Para bater as metas semanais, turkers experientes costumam criar estratégias
próprias para se manter ligados o dia inteiro.
Krammer, o turker de Bauru, mantém o computador ligado o dia inteiro. Um alarme o
avisa de tarefas com bom valor. Com isso, ele troca a noite pelo dia, já que, por serem
oferecidos por estrangeiros, os jobs bons aparecem das 21h às 3h.

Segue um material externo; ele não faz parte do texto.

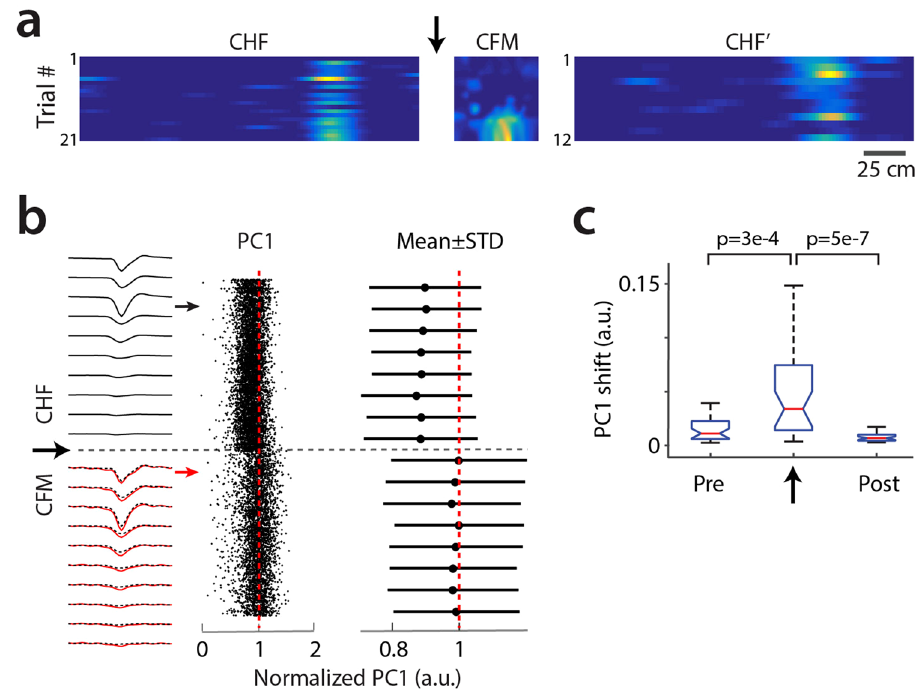
Figure 6. Impact of connector plugging/unplugging on unit stability. ( a) An example of one cell recorded first in chronic head-fixed setting (CHF), then in chronic freely moving setting (CFM) following the unplugging of optical connectors and the unplugging/plugging of the recording head-stage, and then back in the chronic head-fixed setting (CHF’). The arrow indicates the session transition considered for the analyses shown in b and c. ( b) Temporal evolution of spike waveforms for one cell example. Left, average spike waveforms for 2 ′ time windows taken during CHF (black) and CFM (red) recording sessions. The two waveforms are overlaid (red line and black dash line) to facilitate comparison. Middle, first principal component (PC1) of individual spikes. Right, means ± standard deviations of PC1 for consecutive 2 ′ windows. PC1 values are normalized by the maximum of the means. ( c ) Population median (red), quartiles (blue) and edges (black) for cells’ shifts in PC1 values between the two consecutive 2 ′ time windows preceding (pre), within (arrow), and following (post) session transition. (Kruskal-Wallis test, n = 33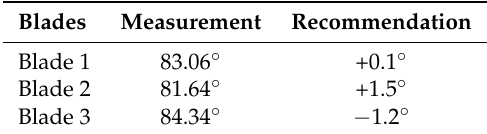
Table 1. Blade angle measurements and consequent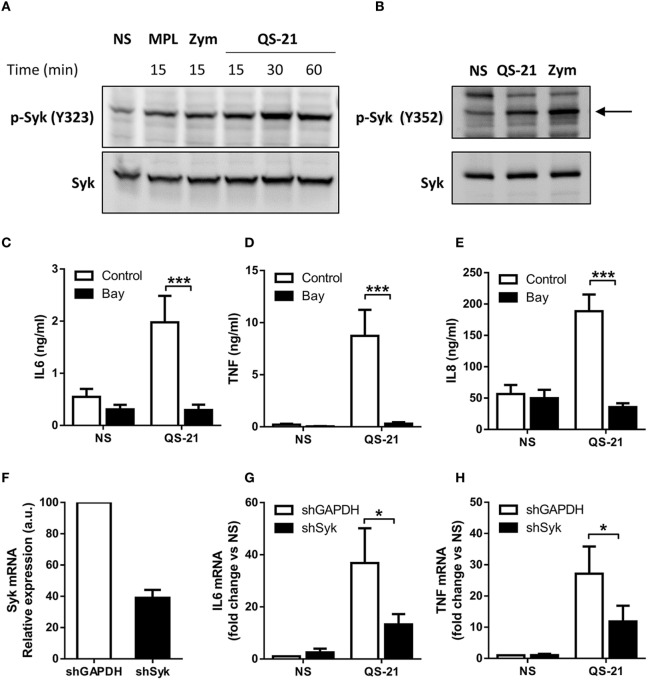
Syk activation and signaling is indispensable for response to QS-21 in moDCs. (A,B) Immunoblot analysis of cytoplasmic extracts of moDCs stimulated with QS-21, MPL, or Zymosan (Zym) for the indicated durations. Blots were probed sequentially with pY323-SYK (A) or pY352-SYK (B), followed by total Syk. (C–E) moDCs were treated with Bay 61-3606 (10 µM) for 1 h and stimulated with QS-21 (10 µg/ml) for 24 h. IL-6 (C), TNF (D), and IL-8 (E) were quantified in the supernatant by ELISA. Statistical significance was determined by a Wilcoxon matched-pairs signed-rank test. (F–H) moDCs were transduced with lentiviruses coding for shRNAs targeting GAPDH or Syk, and Syk (F), IL-6 (G), and TNF (H) mRNA expression were measured by qPCR and normalized against β-actin expression. Statistical significance was determined by a Wilcoxon matched-pairs signed-rank test. (I) moDCs were seeded on coverslips, treated with Bay 61-3606 (10 µM) for 1 h and stimulated with 10 µg/ml QS-21 for 2 h. NF-κB p65 was visualized by immunofluorescence and nuclear p65 was quantified using ImageJ software. Data are representative of three experiments. Statistical significance was determined with a non-parametric Mann–Whitney t-test.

Afastar-se do computador gera uma certa ansiedade, admite. Ele não fica tranquilo ao
saber que o tempo está passando.
"Já aconteceu várias vezes: esperei o dia inteiro uma tarefa, fui na padaria e ela
apareceu. Quando eu voltei, já não tinha mais. Comecei a cancelar um monte de coisas
porque eu tinha que estar em casa, disponível [para as tarefas]", diz, enquanto clica com
o mouse de um lado a outro da tela.
Problema semelhante tem Sônia Coelho, 44. Turker desde 2016, ela tem três
computadores na casa, ligados 24 horas por dia e configurados com um alerta de som
para avisar quando pintam "boas tarefas" —aquelas que pagam de US$ 2 a US$ 5. Ao
soar do apito, para tudo.
"Se eu sair na hora que tiver um trabalho, vou ter que trabalhar em dobro depois",
diz.
Natural de Foz do Iguaçu (PR), ela começou a procurar formas de ganhar dinheiro online
após o nascimento da filha, em 2016, em uma gestação de risco.
Naquele ano, entrou na Figure-Eight, que pagava por respostas a pesquisas e
questionários. O dinheiro era pouco, demorava até duas semanas para cair na conta,
mas era a forma de passar mais tempo com os filhos sem desfalcar o orçamento
doméstico.
Em 2018, entrou para o MTurk e logo ajustou a vida ao redor da plataforma.
Passou a deitar às 23h para acordar às 3h e a ter uma vida descolada do restante da
família. Refeições nos mesmos horários? Nem pensar. Compromisso fora? Logo tinha
que voltar.
Acabou gerando um estresse com meu marido. No final de semana, todo mundo vai
viajar, mas você já não pode. Vai que aparece alguma tarefa que dá para ganhar uma
grana legal e você não está em casa para executar?
Sônia sabe que a vida que leva não é saudável. Ela conta que, certo dia, seu filho
apareceu no meio de uma de suas tarefas. Com um punhado de moedas nas mãos,
todas tiradas do cofrinho, ele perguntou: "Mamãe, isso aqui paga uma hora do seu
tempo? Se eu pagar, você brinca comigo?"